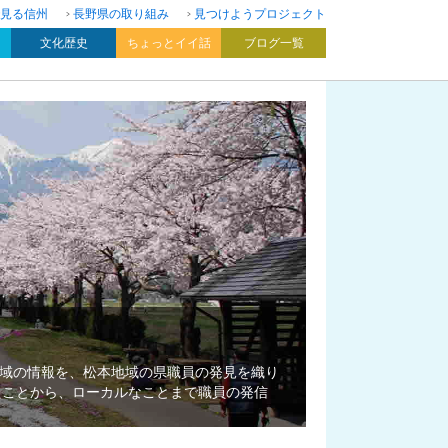
見る信州
長野県の取り組み
見つけようプロジェクト
文化歴史
ちょっとイイ話
ブログ一覧
域の情報を、松本地域の県職員の発見を織り
たことから、ローカルなことまで職員の発信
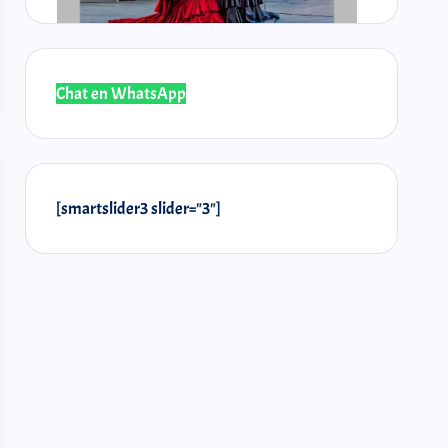
Chat en WhatsApp
@laselos
@r
[smartslider3 slider="3"]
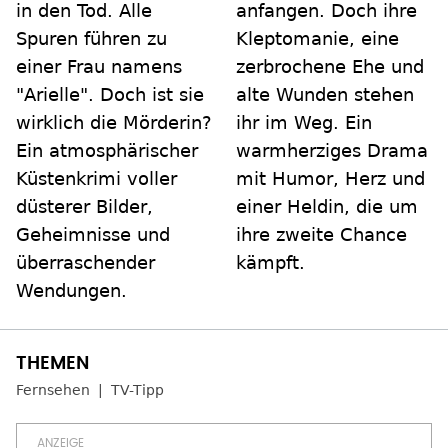
in den Tod. Alle
anfangen. Doch ihre
Spuren führen zu
Kleptomanie, eine
einer Frau namens
zerbrochene Ehe und
"Arielle". Doch ist sie
alte Wunden stehen
wirklich die Mörderin?
ihr im Weg. Ein
Ein atmosphärischer
warmherziges Drama
Küstenkrimi voller
mit Humor, Herz und
düsterer Bilder,
einer Heldin, die um
Geheimnisse und
ihre zweite Chance
überraschender
kämpft.
Wendungen.
Fernsehen
TV-Tipp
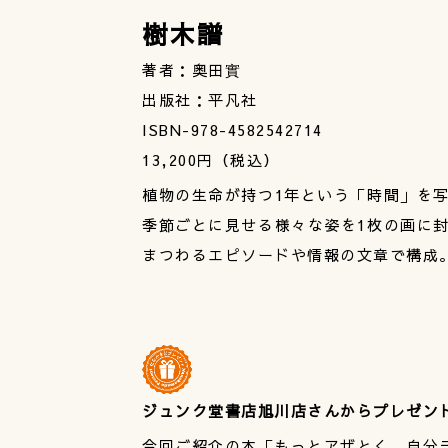
樹木譜
著者：奥田實
出版社：平凡社
ISBN-978-4582542714
13,200円（税込）
植物の生命が持つ1年という「時間」を
季節ごとに見せる様々な姿を1枚の画に
まつわるエピソードや情報の文章で構成。
ジュンク堂書店旭川店さんからプレゼン
今回ご紹介の本「もっとアザとく、自分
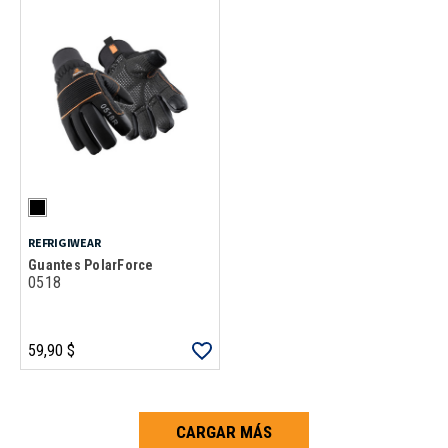
REFRIGIWEAR
Guantes PolarForce
0518
59,90 $
CARGAR MÁS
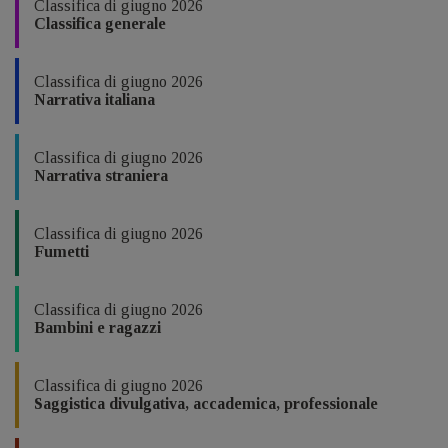
Classifica di giugno 2026
Classifica generale
Classifica di giugno 2026
Narrativa italiana
Classifica di giugno 2026
Narrativa straniera
Classifica di giugno 2026
Fumetti
Classifica di giugno 2026
Bambini e ragazzi
Classifica di giugno 2026
Saggistica divulgativa, accademica, professionale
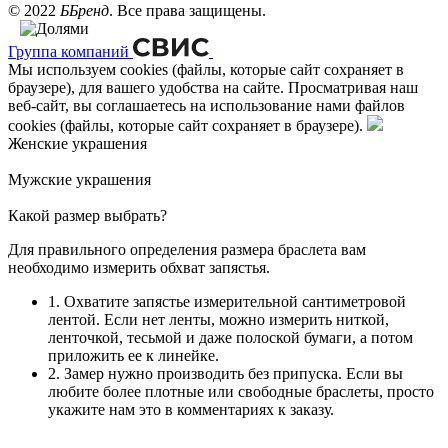
©
2022
ББренд
. Все права защищены.
Группа компаний
Мы используем cookies (файлы, которые сайт сохраняет в
браузере), для вашего удобства на сайте. Просматривая наш
веб-сайт, вы соглашаетесь на использование нами файлов
cookies (файлы, которые сайт сохраняет в браузере).
Женские украшения
Мужские украшения
Какой размер выбрать?
Для правильного определения размера браслета вам
необходимо измерить обхват запястья.
1. Охватите запястье измерительной сантиметровой
лентой. Если нет ленты, можно измерить ниткой,
ленточкой, тесьмой и даже полоской бумаги, а потом
приложить ее к линейке.
2. Замер нужно производить без припуска. Если вы
любите более плотные или свободные браслеты, просто
укажите нам это в комментариях к заказу.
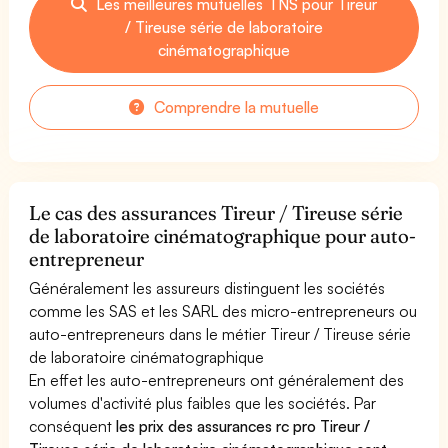
Les meilleures mutuelles TNS pour Tireur
/ Tireuse série de laboratoire
cinématographique
Comprendre la mutuelle
Le cas des assurances Tireur / Tireuse série
de laboratoire cinématographique pour auto-
entrepreneur
Généralement les assureurs distinguent les sociétés
comme les SAS et les SARL des micro-entrepreneurs ou
auto-entrepreneurs dans le métier Tireur / Tireuse série
de laboratoire cinématographique
En effet les auto-entrepreneurs ont généralement des
volumes d'activité plus faibles que les sociétés. Par
conséquent
les prix des assurances rc pro Tireur /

THE PROBLEM: Only the lines starting at the one with "Saggistica divulgativa, accademica, professionale" and ending at the one with "лентой. Если нет" should be printed, each exactly as it appears in the material above; the pictures are to be omitted.

RESPONSE BELOW:
Saggistica divulgativa, accademica, professionale
©
2022
ББренд
. Все права защищены.
Группа компаний
Мы используем cookies (файлы, которые сайт сохраняет в
браузере), для вашего удобства на сайте. Просматривая наш
веб-сайт, вы соглашаетесь на использование нами файлов
cookies (файлы, которые сайт сохраняет в браузере).
Женские украшения
Мужские украшения
Какой размер выбрать?
Для правильного определения размера браслета вам
необходимо измерить обхват запястья.
1. Охватите запястье измерительной сантиметровой
лентой. Если нет ленты, можно измерить ниткой,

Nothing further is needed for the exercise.